» Problem details
Could you write out the stretch of the entries below from the line containing "TEMPO LIBERO" through the line containing "Ισολογισμός", leaving out any pictures?

Excerpts from a dataset
* * * * * * *

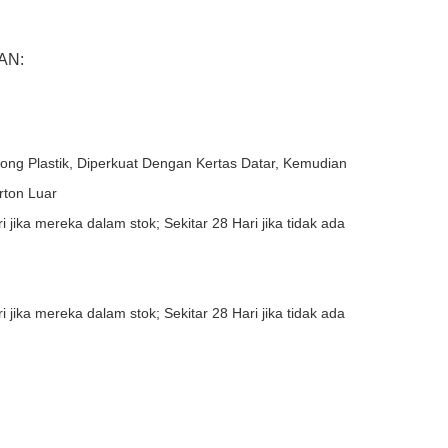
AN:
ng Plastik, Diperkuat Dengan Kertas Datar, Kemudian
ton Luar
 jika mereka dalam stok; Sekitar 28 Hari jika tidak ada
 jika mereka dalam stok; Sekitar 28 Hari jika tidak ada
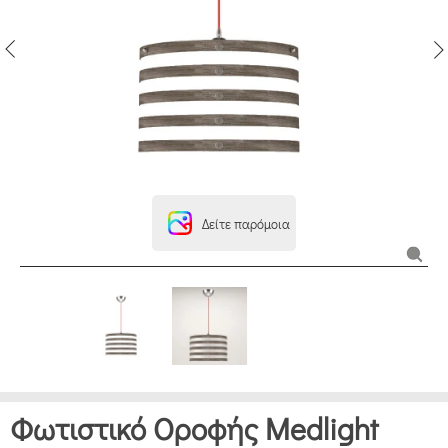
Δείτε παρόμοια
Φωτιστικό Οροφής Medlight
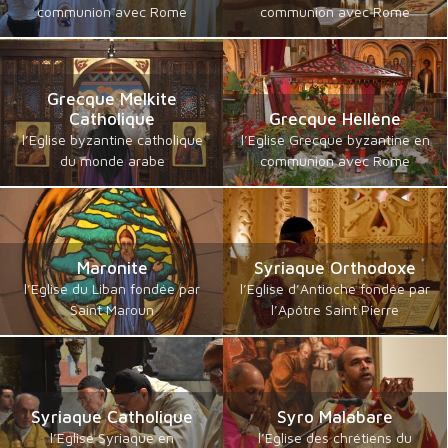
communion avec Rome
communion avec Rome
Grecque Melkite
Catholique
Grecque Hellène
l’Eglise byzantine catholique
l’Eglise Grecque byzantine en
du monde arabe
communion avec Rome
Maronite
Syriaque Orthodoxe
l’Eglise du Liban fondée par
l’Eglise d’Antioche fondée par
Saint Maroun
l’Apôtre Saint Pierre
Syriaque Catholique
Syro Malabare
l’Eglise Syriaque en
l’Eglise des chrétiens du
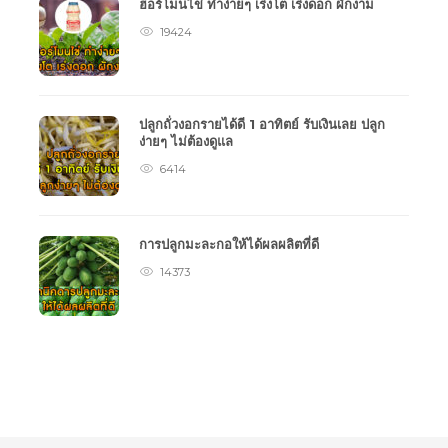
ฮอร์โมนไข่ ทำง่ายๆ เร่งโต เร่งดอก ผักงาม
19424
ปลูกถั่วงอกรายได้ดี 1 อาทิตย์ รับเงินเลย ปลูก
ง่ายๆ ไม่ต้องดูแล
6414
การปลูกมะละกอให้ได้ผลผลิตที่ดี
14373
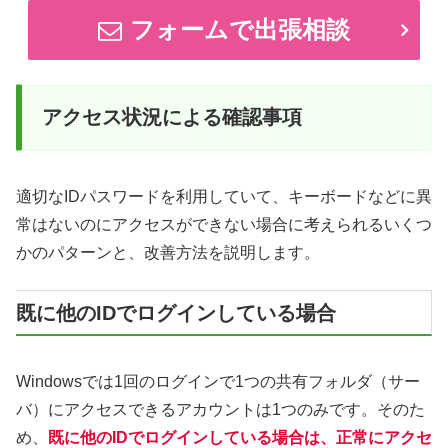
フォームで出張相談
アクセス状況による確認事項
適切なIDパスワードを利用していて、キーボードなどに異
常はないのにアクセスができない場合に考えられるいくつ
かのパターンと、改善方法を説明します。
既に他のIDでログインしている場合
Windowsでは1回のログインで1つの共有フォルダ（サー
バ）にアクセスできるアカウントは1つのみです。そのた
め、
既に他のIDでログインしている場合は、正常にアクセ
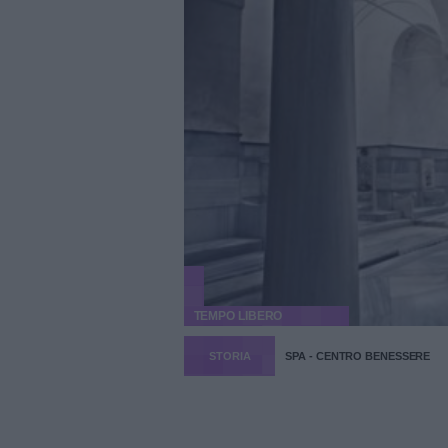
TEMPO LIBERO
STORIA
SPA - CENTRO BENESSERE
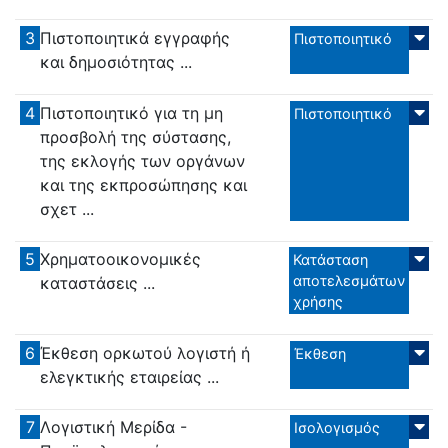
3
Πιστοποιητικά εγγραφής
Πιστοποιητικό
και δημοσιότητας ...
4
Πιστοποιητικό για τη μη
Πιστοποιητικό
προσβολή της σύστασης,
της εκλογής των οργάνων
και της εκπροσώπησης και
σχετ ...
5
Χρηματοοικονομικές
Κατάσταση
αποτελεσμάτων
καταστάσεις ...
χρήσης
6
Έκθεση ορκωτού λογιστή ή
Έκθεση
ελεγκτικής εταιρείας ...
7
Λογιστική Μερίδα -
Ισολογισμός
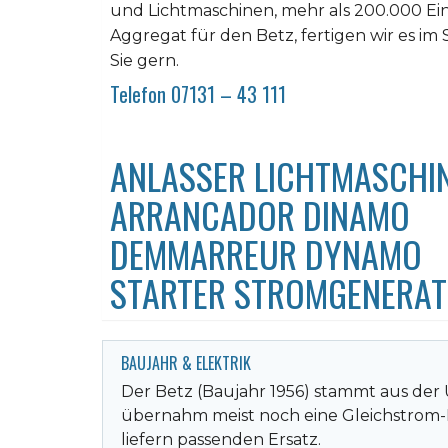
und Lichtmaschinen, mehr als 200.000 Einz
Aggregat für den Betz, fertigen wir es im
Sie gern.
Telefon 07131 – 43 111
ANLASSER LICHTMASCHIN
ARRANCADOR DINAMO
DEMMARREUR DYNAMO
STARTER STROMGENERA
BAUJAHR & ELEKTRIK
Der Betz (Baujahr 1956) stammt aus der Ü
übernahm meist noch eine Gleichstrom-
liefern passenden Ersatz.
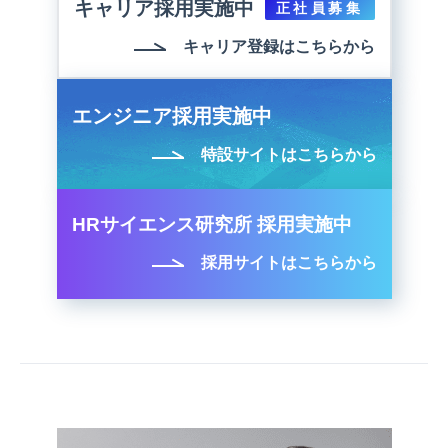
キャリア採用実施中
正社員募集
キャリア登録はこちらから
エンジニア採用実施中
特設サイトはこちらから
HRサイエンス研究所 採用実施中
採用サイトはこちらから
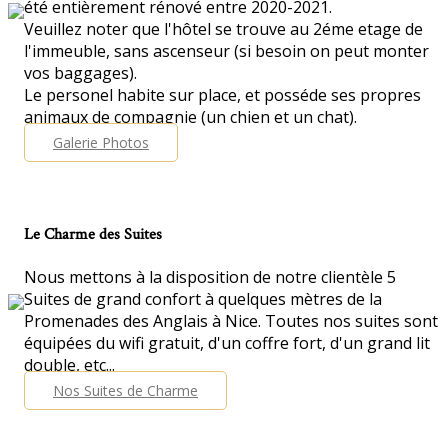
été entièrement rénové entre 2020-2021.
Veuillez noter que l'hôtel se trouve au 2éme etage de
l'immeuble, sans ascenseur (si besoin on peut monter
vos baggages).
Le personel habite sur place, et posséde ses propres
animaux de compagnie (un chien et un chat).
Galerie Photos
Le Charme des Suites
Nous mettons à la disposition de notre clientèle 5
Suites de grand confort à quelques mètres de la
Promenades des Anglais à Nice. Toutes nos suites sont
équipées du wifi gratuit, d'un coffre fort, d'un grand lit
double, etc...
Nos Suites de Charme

* * * * * * *

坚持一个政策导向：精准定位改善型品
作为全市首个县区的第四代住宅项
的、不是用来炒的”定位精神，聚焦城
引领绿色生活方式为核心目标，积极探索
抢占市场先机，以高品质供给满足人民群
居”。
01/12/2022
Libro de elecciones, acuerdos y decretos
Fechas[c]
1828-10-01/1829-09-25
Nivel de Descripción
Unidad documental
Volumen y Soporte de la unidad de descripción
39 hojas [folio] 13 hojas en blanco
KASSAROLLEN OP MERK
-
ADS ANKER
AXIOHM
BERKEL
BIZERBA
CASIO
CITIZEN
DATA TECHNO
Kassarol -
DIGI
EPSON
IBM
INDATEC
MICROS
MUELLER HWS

* * * * * * *

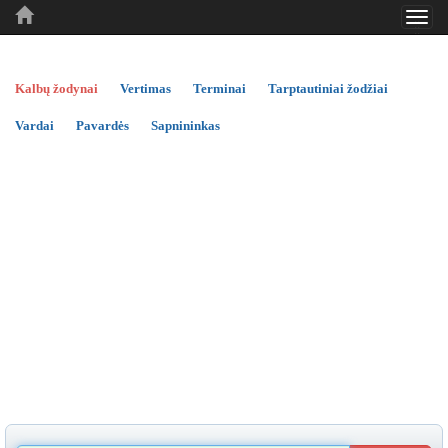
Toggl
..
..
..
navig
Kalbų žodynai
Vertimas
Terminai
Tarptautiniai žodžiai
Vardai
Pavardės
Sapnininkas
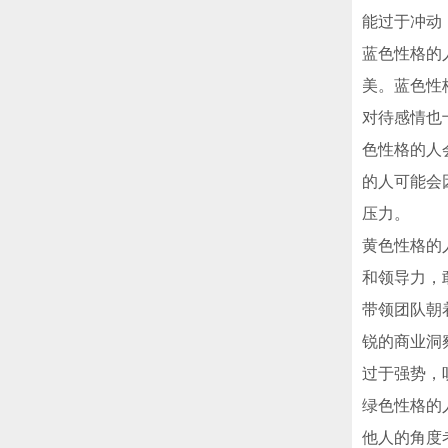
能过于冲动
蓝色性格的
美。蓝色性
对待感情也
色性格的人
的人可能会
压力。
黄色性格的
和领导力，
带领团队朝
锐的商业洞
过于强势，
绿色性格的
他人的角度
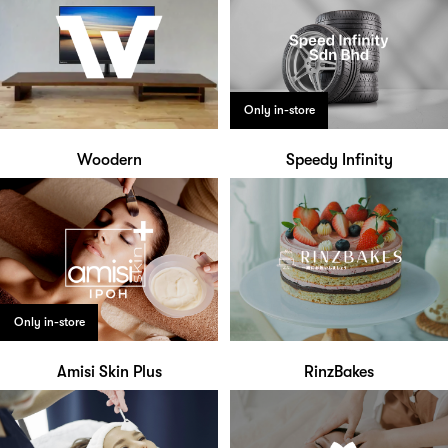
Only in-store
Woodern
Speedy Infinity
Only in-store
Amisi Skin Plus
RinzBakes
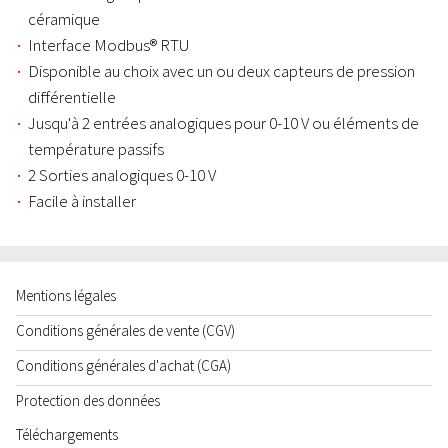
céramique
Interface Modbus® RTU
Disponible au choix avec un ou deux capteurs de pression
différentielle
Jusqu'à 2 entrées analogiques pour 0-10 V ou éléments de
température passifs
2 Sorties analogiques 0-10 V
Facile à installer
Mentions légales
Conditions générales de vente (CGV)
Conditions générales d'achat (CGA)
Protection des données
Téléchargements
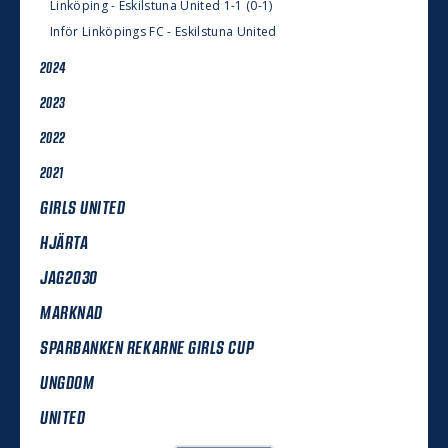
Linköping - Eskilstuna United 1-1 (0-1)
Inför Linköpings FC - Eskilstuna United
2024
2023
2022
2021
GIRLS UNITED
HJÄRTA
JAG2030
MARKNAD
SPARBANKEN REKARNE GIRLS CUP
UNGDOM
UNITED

* * * * * * *

» Output of the task
TEMPO LIBERO
STORIA
SPA - CENTRO BENESSERE
3
Πιστοποιητικά εγγραφής
Πιστοποιητικό
και δημοσιότητας ...
4
Πιστοποιητικό για τη μη
Πιστοποιητικό
προσβολή της σύστασης,
της εκλογής των οργάνων
και της εκπροσώπησης και
σχετ ...
5
Χρηματοοικονομικές
Κατάσταση
αποτελεσμάτων
καταστάσεις ...
χρήσης
6
Έκθεση ορκωτού λογιστή ή
Έκθεση
ελεγκτικής εταιρείας ...
7
Λογιστική Μερίδα -
Ισολογισμός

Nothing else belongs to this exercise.